Nationales Selbstverständnis hatte die bäuerliche Bevölkerung nicht entwickeln können, als Eupen-Malmedy nach dem Wiener Kongreß Preußen zugeschlagen wurde. 1920 geriet das Land an Belgien, das die Eingliederung der ehemaligen Preußen behutsam betrieb und den Veteranen des großen Krieges sogar Pension zahlen ließ.

20 Jahre später flatterte über dem Grenzland das Hakenkreuz. Hitler verlegte die deutsch-belgische Grenze westlich von Eupen-Malmedy. Die Wehrmacht rief rund 9000 der Neu-Deutschen zum Kriegsdienst. 2000 kehrten nicht mehr zurück, über 1600 nur als Kriegsversehrte.

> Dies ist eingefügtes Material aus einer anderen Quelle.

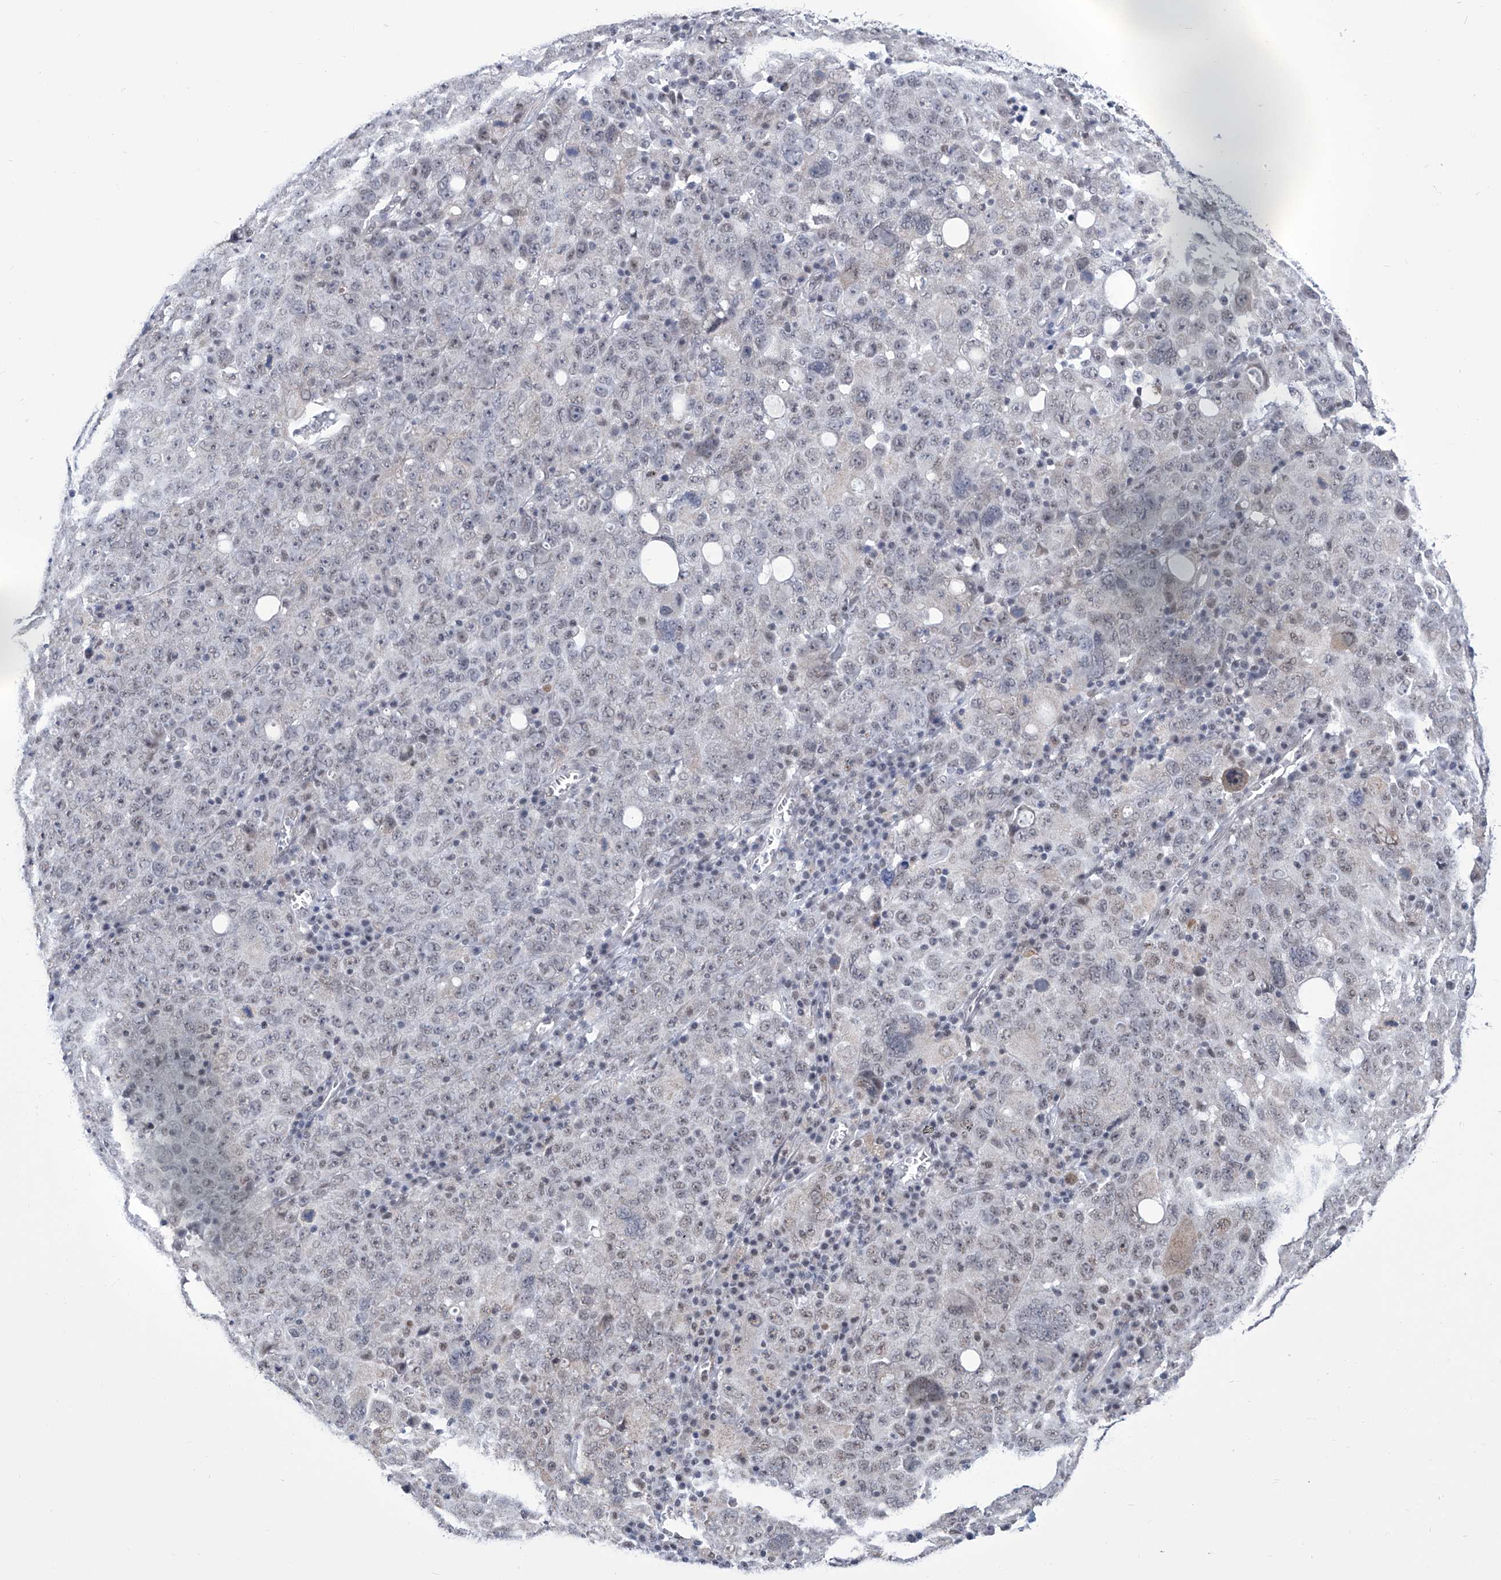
{"staining": {"intensity": "weak", "quantity": "<25%", "location": "nuclear"}, "tissue": "ovarian cancer", "cell_type": "Tumor cells", "image_type": "cancer", "snomed": [{"axis": "morphology", "description": "Carcinoma, endometroid"}, {"axis": "topography", "description": "Ovary"}], "caption": "Protein analysis of ovarian cancer (endometroid carcinoma) shows no significant expression in tumor cells.", "gene": "SART1", "patient": {"sex": "female", "age": 62}}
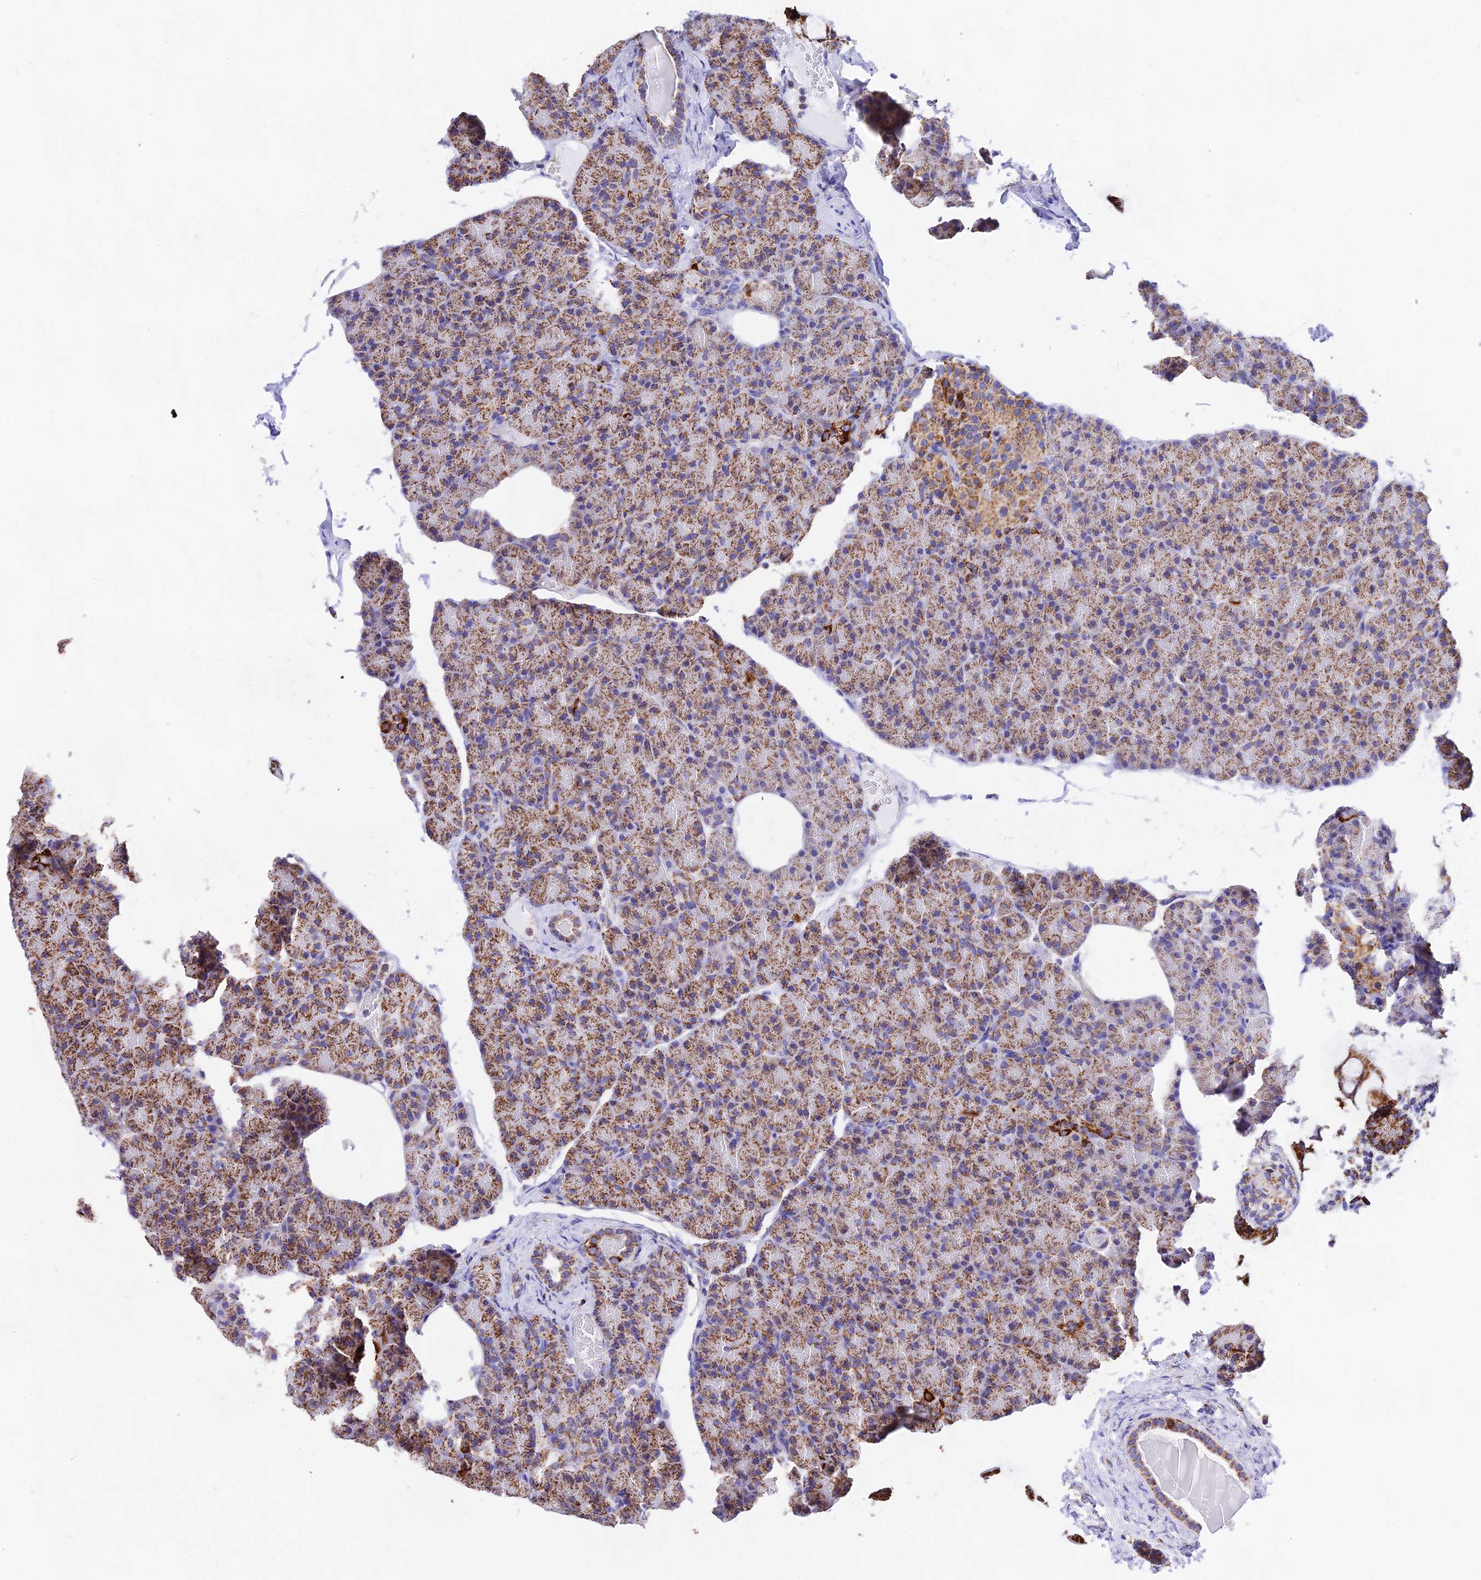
{"staining": {"intensity": "moderate", "quantity": ">75%", "location": "cytoplasmic/membranous"}, "tissue": "pancreas", "cell_type": "Exocrine glandular cells", "image_type": "normal", "snomed": [{"axis": "morphology", "description": "Normal tissue, NOS"}, {"axis": "topography", "description": "Pancreas"}], "caption": "Unremarkable pancreas displays moderate cytoplasmic/membranous positivity in about >75% of exocrine glandular cells (IHC, brightfield microscopy, high magnification)..", "gene": "ATP5PD", "patient": {"sex": "female", "age": 43}}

»Nach 1945«, erinnert sich Michel Louis, »begann die große Säuberung.« Die belgischen Behörden eröffneten 16 480 Verfahren gegen Kollaborateure. Louis: »Man ging mit einer gewissen Strenge vor.«

Zwar blieben rund 75 Prozent der angestrengten Verfahren ohne Prozeß, doch die Verdächtigten mußten materiell büßen: Beamte wurden ohne Pension entlassen, Wahlberechtigte aus den Wählerlisten gestrichen, Grundbesitzer für Kriegsschäden nicht entschädigt. Louis: »Noch heute »sind rund 4000 der Schadenersatzanträge unberücksichtigt.«

Trotz des »allgemeinen Unbehagens« (Louis) wollen die Gründer der Deutsch-Belgier-Partei nicht als Propagandisten einer neuen »Heim ins Reich«-Bewegung mißverstanden werden. Eupens Bürgermeister Pankert: »Um solchen Verdächtigungen zuvorzukommen, haben wir unbedingte Verfassungstreue in unsere Satzungen aufgenommen.«

Die Grenzländer verlangen von Brüssel aber eine gesetzlich garantierte parlamentarische und provinziale Vertretung. Sie wollen einen besonderen Wahlbezirk Ostbelgien und fordern mehr Kredite, um Industriebetriebe in das vornehmlich landwirtschaftliche Gebiet locken zu können.

Denn gegenwärtig müssen rund ein Viertel der Arbeiter jeden Morgen SO bis 100 Kilometer reisen: zur Arbeit in Deutschland und Luxemburg.